Fifth, set up cloud storage. Finding the right cloud storage provider is a non-trivial task. On one hand, all security camera recordings will go there; on the other hand, it should be available to the small group of people so that I can share the uploaded recording files to them. Self-hosting may be a viable solution, but for now I’ll just use a common one. I set up the access to the cloud storage via Rclone’s rclone config command, which started a nice interactive configuration session.

Finally, upload the recording files in a cron job. Here is the line in my crontab file.

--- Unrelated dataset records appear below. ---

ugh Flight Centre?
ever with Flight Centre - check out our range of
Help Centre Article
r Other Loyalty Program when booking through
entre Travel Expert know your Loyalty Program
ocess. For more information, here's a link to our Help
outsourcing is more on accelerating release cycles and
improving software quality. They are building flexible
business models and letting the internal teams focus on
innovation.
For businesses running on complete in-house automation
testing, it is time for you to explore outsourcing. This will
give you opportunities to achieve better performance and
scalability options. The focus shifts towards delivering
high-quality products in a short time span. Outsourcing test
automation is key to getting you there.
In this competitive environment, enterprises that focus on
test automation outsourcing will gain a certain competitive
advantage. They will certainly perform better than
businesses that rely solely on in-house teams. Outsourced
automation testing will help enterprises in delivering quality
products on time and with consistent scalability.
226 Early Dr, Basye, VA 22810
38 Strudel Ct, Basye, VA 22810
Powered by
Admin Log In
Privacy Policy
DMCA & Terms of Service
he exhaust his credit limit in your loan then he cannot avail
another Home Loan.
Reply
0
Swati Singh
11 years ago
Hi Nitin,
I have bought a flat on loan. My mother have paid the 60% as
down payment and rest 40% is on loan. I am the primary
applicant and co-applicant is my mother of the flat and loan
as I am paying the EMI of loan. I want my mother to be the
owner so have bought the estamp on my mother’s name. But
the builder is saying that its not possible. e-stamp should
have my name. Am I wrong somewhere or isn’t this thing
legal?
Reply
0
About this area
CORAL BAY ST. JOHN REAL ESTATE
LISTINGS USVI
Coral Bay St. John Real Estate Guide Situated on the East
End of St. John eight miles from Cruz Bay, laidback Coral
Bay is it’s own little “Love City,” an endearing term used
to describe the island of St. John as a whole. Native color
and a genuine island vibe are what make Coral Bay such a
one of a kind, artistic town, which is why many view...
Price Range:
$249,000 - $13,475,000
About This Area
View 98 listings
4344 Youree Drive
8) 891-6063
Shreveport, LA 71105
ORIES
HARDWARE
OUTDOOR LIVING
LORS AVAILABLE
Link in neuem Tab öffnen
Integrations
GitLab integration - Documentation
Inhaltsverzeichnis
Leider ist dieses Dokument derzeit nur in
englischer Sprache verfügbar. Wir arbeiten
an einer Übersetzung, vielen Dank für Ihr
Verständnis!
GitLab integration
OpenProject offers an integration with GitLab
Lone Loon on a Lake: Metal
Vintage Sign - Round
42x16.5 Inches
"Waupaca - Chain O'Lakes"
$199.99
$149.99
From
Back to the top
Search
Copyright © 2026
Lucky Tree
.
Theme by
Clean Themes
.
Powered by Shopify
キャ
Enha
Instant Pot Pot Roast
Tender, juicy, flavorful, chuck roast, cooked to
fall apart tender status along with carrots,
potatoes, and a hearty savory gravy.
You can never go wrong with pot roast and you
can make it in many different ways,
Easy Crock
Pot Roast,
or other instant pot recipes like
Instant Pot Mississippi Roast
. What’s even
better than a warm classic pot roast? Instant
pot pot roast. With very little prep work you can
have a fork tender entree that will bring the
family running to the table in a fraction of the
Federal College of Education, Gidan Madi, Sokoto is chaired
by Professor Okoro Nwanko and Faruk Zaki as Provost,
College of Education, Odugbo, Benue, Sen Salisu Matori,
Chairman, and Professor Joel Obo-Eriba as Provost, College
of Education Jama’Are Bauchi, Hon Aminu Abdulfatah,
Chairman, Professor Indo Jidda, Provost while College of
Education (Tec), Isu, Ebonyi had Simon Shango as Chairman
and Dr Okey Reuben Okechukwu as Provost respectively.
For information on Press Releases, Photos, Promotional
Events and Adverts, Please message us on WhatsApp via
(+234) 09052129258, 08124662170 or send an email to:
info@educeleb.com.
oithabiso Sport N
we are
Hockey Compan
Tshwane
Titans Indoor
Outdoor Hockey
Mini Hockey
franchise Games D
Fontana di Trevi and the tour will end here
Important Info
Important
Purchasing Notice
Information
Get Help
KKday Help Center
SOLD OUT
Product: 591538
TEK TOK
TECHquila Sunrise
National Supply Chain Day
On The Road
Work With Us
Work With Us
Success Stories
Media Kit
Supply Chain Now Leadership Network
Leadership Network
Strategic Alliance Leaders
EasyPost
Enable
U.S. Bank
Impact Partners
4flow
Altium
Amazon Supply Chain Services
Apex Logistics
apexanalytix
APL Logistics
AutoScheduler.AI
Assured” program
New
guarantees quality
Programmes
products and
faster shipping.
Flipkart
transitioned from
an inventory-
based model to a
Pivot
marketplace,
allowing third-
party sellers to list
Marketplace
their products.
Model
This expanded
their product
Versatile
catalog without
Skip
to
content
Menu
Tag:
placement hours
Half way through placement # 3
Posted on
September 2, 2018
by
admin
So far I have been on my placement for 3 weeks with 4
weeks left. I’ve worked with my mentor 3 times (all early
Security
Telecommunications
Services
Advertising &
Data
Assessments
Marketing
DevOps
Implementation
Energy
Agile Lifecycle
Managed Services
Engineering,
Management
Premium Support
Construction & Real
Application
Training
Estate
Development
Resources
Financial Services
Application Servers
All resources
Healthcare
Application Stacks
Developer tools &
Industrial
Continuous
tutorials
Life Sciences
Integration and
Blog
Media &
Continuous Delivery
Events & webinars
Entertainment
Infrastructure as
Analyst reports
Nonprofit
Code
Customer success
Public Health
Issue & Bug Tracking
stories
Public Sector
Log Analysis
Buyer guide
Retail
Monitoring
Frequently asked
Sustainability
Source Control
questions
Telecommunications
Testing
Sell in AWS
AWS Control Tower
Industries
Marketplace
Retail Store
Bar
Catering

2-59/5 * * * * cd <path/to/recording> && find . -type f -mmin +1 -exec bash -c 'rclone moveto --no-traverse $1 <remote>:<folder>/${1:2:8}/${1:11:2}/${1:2}' this_is_sub_bash {} \;

The cron job runs every 5 minutes at 2, 7, 12, …, minute of each hour. It will find each file whose last modified time is strictly more than 1 minutes ago, and use Rclone to move the file from local to the remote cloud storage. The --no-traverse option is just a small optimization since I’m moving a small number of files and I don’t need to list out the remote files. Due to the shell parameter expansion, a local file like ./20240323T102000-0500.mp4 will be put under <folder>/20240323/10/20240323T102000-0500.mp4 on the remote. Essentially, I’m organizing the recording files into dates and then hours. Note for myself: this_is_sub_bash is actually argument 0 for the sub shell command, mimicking the command name in a normal shell command. This seems to be a convention.

Combined all the above, the end result is like this. I can watch the security camera’s live view on any platform when I’m at home. A recording file created at time T will contain the security camera footage between T and T+5min, and it will be uploaded to the cloud storage at T+7min. I can share those files to the small group of people. From their point of view, they are viewing a chunked but real time stream with a 2- to 7-minute delay. I can also enable VPN on my router to watch the live view when I’m out somewhere. The recording files on the cloud are also useful for checking out what happened back in time. When everything runs smoothly, the computing device won’t hold any recording file for a long period of time.

Last but not the least, my setup does have some limitations and known issues. I have to manually delete the recording files on the cloud storage for the time being. I just haven’t had the chance to write another script or cron job to do that automatically. Sporadically, a recording file may be corrupted. I haven’t found the root cause yet, but my guess is a race condition on uploading a file while it is not finished yet. Also, there was one time in the past two weeks where the Termux process just exited abruptly without any trace, causing several hours of down time for the entire setup until I restarted it. All in all, I find my setup to be an acceptable solution for now.